The sound montage “Breath” leads into “Very High,” a movement full of mysterious high harmonies that bring on a strange, disembodied feeling. The dream state coalesces in the affecting emotional peak of the work as the instruments begin falling down into their lower registers, leading to “Strum,” the piece’s twelfth movement. While the music remains in a minor key, the guitar-like groove expresses relief with a quietly dancing joy. The last big push forward comes in the thirteenth movement, “Saws,” where minimalist arpeggios are used like buzz-saws to propel the music forward, though more lyrical sections begin to appear. The work ends with “Shavasana,” a quiet, prayer-like piece that hangs between major and minor, capturing the warmth and the doubt of mixed keys. It takes its named from the “dead pose” used to both begin and end yoga sessions. With hopeful uncertainty, the music fades off into nothingness.
The recorded sound is close and rich but clear, except where it is intentionally distorted for aesthetic effect. The sound collages add dense layers to the sound in places, but Childs wisely varies her layers of density in the quartet music, allowing for a sense of space that is captured beautifully in the recording. Despite lasting over an hour, the music never becomes wearing on the ears.

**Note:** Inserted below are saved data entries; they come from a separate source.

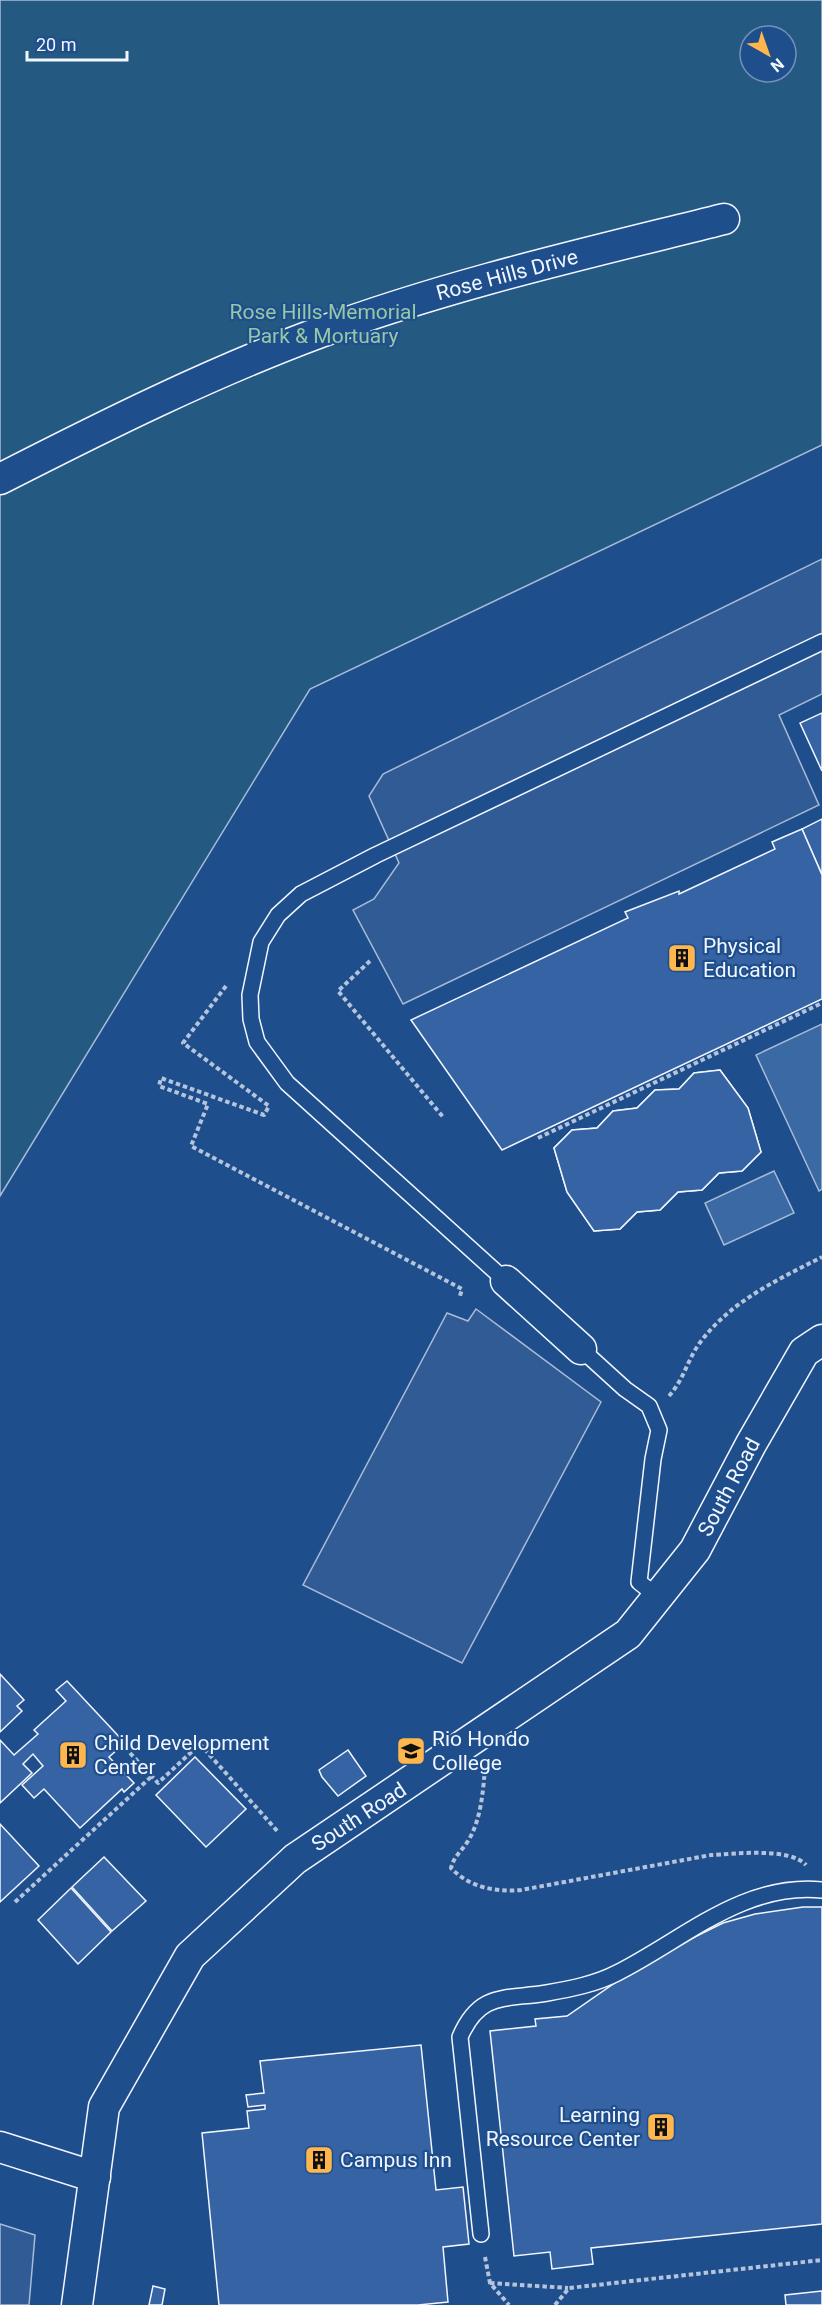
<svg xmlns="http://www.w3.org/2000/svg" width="822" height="2305" font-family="Roboto,sans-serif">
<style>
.green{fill:#245a82;stroke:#a8bbd7;stroke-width:1.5;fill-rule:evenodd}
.parking{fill:#305b95;stroke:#a8bbd7;stroke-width:1.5}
.water{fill:#3b69a3;stroke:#a8bbd7;stroke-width:1.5}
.building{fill:#3563a3;stroke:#f2f6ff;stroke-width:1.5}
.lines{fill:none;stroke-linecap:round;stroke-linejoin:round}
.lane-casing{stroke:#f2f6ff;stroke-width:18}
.street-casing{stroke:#f2f6ff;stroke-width:33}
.path{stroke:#b3c4dc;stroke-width:4;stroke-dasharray:4.5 3;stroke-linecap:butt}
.lane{stroke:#1f4e8c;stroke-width:15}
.street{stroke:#1f4e8c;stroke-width:30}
.labels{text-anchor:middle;stroke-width:4.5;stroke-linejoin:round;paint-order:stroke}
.street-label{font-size:21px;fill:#f2f6ff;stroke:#1f4e8c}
.park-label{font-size:21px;fill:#97c8a6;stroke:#1f4e8c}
.poi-label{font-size:21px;fill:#f2f6ff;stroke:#1f4e8c;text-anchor:start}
</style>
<rect width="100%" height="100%" fill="#1f4e8c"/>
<!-- green -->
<path class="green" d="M0 0H822V445L310 689 0 1196ZM750 36H786V72H750Z"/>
<!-- parking -->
<g class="parking">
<polygon points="822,559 822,694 779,715 819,805 403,1004 353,910 374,899 399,863 369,796 383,774"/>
<polygon points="476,1309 601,1402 462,1663 303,1585 447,1313 468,1321"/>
<polygon points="0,2224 35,2235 29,2305 0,2305"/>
</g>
<!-- water -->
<g class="water">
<polygon points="822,1024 822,1189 819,1191 756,1055"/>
<polygon points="774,1171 794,1213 724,1245 705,1203"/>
</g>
<!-- building -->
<g class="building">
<polygon points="822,713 822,771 800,723"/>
<polygon points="822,819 822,875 802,829"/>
<polygon points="802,829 822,875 822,999 502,1150 411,1020 628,918 625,912 679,891 679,894 775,849 772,842"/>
<polygon points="720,1070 748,1108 761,1152 742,1171 719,1173 702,1190 678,1192 660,1210 637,1212 620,1229 594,1231 567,1192 554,1148 572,1130 597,1128 613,1111 637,1108 655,1090 679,1089 694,1073"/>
<polygon points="720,1070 748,1108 761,1152 742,1171 719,1173 702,1190 678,1192 660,1210 637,1212 620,1229 594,1231 567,1192 554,1148 572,1130 597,1128 613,1111 637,1108 655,1090 679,1089 694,1073"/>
<polygon points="0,1674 24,1700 17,1706 22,1711 0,1732"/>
<polygon points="67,1681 125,1743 109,1757 134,1783 124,1792 122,1789 80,1828 44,1789 34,1798 22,1785 43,1766 33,1754 23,1764 32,1773 0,1803 0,1740 14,1755 38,1734 34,1730 66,1701 56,1690"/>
<polygon points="348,1750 366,1776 338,1796 322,1777 319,1770"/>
<polygon points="195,1757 246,1809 206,1847 156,1795"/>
<polygon points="0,1824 39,1866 0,1902"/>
<polygon points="104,1857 146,1901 112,1931 72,1887"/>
<polygon points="71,1888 111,1932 78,1964 38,1920"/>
<polygon points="803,1907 822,1907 822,2224 591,2248 593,2264 552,2269 550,2252 514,2256 490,2031 536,2026 535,2019 567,2016 648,1960 723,1923 755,1914"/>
<polygon points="421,2045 436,2190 463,2187 469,2244 443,2247 448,2302 418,2305 219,2305 202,2133 249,2128 247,2111 265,2109 265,2105 248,2107 246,2095 264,2093 260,2061"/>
<polygon points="153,2286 165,2289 162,2305 149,2305"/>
<polygon points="822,2291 822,2305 786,2305 785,2295"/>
</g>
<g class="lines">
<!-- lane casing -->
<g class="lane-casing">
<g id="lane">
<polyline points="506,1281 287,1083 257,1042 251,1019 250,995 261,942 278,915 301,894 376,855 822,642"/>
<polyline points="581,1349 625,1389 649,1406 659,1430 653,1459 639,1582 658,1597"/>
<path d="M481 2234 460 2037C480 1991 505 2000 547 1993 570 1989 596 1984 617 1973 683 1940 743 1882 822 1890"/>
</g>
</g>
<!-- street casing -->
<g class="street-casing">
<g id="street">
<path d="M0 479C104 426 208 374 318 333 450 284 588 253 724 219"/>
<polyline points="506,1281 581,1349"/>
<polyline points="0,2147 95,2177"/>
<polyline points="77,2305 104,2107 190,1956 295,1859 628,1634 695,1550 751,1444 804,1352 822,1340"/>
</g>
</g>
<!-- path -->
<g class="path">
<polyline points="370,961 338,991 443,1117"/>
<polyline points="226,986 183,1043 269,1106 264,1115 161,1078 159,1086 208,1104 191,1146 462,1289 460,1296"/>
<polyline points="538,1138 822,1003"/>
<path d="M669 1396C684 1379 687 1361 699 1344 729 1302 777 1280 822 1257"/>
<polyline points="130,1753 158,1783 200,1744 279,1833"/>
<path d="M485 1768C483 1792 481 1820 468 1841 461 1852 454 1856 451 1868 470 1888 496 1892 521 1890L711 1855C733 1854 790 1847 806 1865"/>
<polyline points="15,1902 152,1776"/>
<polyline points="485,2257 490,2283 509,2305"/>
<polyline points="490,2283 568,2288"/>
<polyline points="555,2305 569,2288 822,2260"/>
</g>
<!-- lane -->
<use href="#lane" class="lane"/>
<!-- street -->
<use href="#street" class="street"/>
</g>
<!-- icons -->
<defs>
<g id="building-square" transform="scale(1.5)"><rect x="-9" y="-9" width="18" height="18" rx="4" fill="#ffb74d" stroke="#1f4e8c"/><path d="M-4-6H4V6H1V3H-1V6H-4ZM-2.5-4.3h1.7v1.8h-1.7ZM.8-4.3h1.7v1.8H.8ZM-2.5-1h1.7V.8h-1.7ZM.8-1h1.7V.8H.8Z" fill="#111"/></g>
<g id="university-square" transform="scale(1.5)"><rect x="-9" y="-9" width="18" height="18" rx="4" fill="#ffb74d" stroke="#1f4e8c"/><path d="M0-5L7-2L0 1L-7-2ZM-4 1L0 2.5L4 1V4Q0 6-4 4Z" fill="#111"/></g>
</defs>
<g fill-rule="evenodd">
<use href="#building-square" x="682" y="958"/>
<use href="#university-square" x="411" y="1751"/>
<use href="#building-square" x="73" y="1755"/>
<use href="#building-square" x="661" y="2127"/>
<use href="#building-square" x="319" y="2160"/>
</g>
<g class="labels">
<!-- street labels -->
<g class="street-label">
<text transform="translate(507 275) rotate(-15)" y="7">Rose Hills Drive</text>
<text transform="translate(729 1487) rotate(-62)" y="7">South Road</text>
<text transform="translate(359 1817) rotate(-33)" y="7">South Road</text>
</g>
<!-- park labels -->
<g class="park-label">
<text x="323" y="319">Rose Hills Memorial<tspan x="323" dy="24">Park &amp; Mortuary</tspan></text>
</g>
<!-- poi labels -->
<g class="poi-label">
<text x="703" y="953">Physical<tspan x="703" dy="24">Education</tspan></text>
<text x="432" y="1746">Rio Hondo<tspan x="432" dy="24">College</tspan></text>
<text x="94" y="1750">Child Development<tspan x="94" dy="24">Center</tspan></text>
<text x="640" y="2122" text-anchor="end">Learning<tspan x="640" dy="24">Resource Center</tspan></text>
<text x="340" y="2167">Campus Inn</text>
</g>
</g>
<!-- north arrow -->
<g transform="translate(768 54) rotate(140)"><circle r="28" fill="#1f4e8c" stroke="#7391ba" stroke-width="1.5"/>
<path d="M0-4.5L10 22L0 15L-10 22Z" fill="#ffb74d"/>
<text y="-9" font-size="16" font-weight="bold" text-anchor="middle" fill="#f2f6ff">N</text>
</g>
<!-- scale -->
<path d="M27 51v9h100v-9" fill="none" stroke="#f2f6ff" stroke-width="3"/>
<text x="36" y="51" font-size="18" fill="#f2f6ff" stroke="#1f4e8c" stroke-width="4.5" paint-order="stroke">20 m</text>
</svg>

This work lives in the same land that the New York string quartet Ethel has been exploring in recent years, a frontier where modern classical and alternative rock meet and mingle. One could note Childs’ apparent influence on the players in Ethel in some of their own compositions on the recent album Light, particularly first violinist Cornelius Dufallo’s “Lighthouse.” Like that album, Dream House strikes a balance between accessibility and challenge, sounding utterly of its time without having an expiration date stamped on its side. This is music that has potential appeal for both the open-minded classical listener and the rock music fan who enjoys the daring edge. If this sort of thing keeps up, modern classical music could become — dare I say it? — relevant to more than just a handful of aficionados.